Mr Wong noted in the FY19 Annual Report (released on April 14) that Riverstone Holdings made the strategic decision to embark on a new three-year expansion plan beginning in FY20.

To support this initiative, it acquired a total of 7.5 hectares of landbank in Perak, Malaysia at the end of 2018 and 2019, which will house its new facility and production lines.

Moreover, having consistently maintained a utilisation rate of approximately 90 per cent, the three-year roadmap will enable the company to raise its capacity further by up to 1.4 billion pieces of gloves per year, bringing its total projected capacity to 14 billion to 15 billion pieces of gloves once the plan reaches completion in FY22.

JEP Holdings

Between April 20 and 22, JEP Holdings executive director Zee Hoong Huay acquired 237,500 shares of the Catalist-listed company for a consideration of S$42,495.

At an average price of 17.9 cents per share, the acquisition increased his total interest in JEP Holdings from 15.28 per cent to 15.34 per cent. His preceding acquisition was on April 15, with 250,000 shares acquired at 16.5 cents per share, and before that 390,000 shares acquired at 14.9 cents per share on April 2.

Mr Zee is a veteran in the metal tooling and precision engineering industries. He has over 30 years of industrial experience and capabilities.

Katrina Group

Between April 16 and 17, Katrina Group founder, executive chairman and CEO Alan Goh Keng Chian acquired 268,700 shares of the Catalist-listed company at an average price of 13.5 cents per share.

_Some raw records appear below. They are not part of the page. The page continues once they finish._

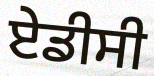
ਏਡੀਸੀ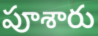
పూశారు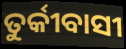
ତୁର୍କୀବାସୀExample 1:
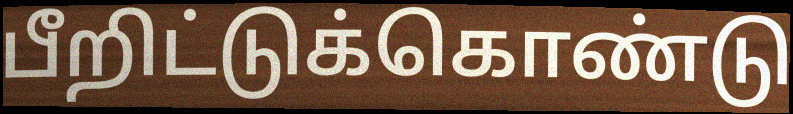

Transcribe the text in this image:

பீறிட்டுக்கொண்டு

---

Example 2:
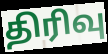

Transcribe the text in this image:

திரிவு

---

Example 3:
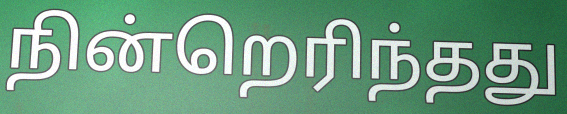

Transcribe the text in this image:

நின்றெரிந்தது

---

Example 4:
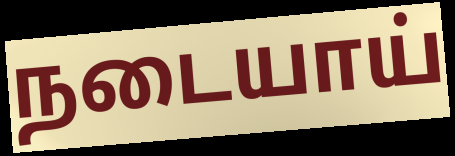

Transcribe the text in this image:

நடையாய்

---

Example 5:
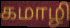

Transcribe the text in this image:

கமாழி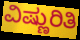
ವಿಷ್ಣುರಿತಿ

The consideration of the transaction totalled S$36,253. This took his total interest in the F&B group, with multi-cuisine concepts, from 88.13 per cent to 88.24 per cent.

He has gradually increased this total interest from 84.60 per cent as of the IPO on July 26, 2016.

Mr Goh heads the formulation of the group's strategic directions and expansion plans both in Singapore and overseas markets, and manages the overall business development of the group.

The acquisition also increased the total interest of Madaline Catherine Tan Kim Wah in Katrina Group.

Ms Tan is the co-founder, executive director of the group and spouse of Mr Goh.

Hwa Hong Corporation

Between April 21 and 22, Hwa Hong Corporation (Hwa Hong) substantial shareholder David Ong Eng Hui acquired 74,800 shares of the listed company for a consideration of S$21,031 at an average price of 28.12 cents per share.

Dr Ong has gradually increased his total interest in Hwa Hong from 5.32 per cent at the end of 2018, to 6.19 per cent as at April 22.

The acquisition also increased the deemed and hence total Hwa Hong interest of Dr Ong's father, Steven Ong Kay Eng, to 16.07 per cent.

Uni-Asia Group

On April 17, Uni-Asia Group executive director, Kenji Fukuyado acquired another 30,000 shares of the listed company for a consideration of S$16,052.

At an average price of 53.5 cents per share, this took his total interest in the group from 1.17 per cent to 1.21 per cent.

His preceding acquisition was made on April 15 with 30,000 shares acquired at an average price of 50.5 cents per share.

Mr Fukuyado has more than 30 years of experience in the finance industry, including structured finance such as tax lease, asset finance, loan syndication, corporate finance and asset management.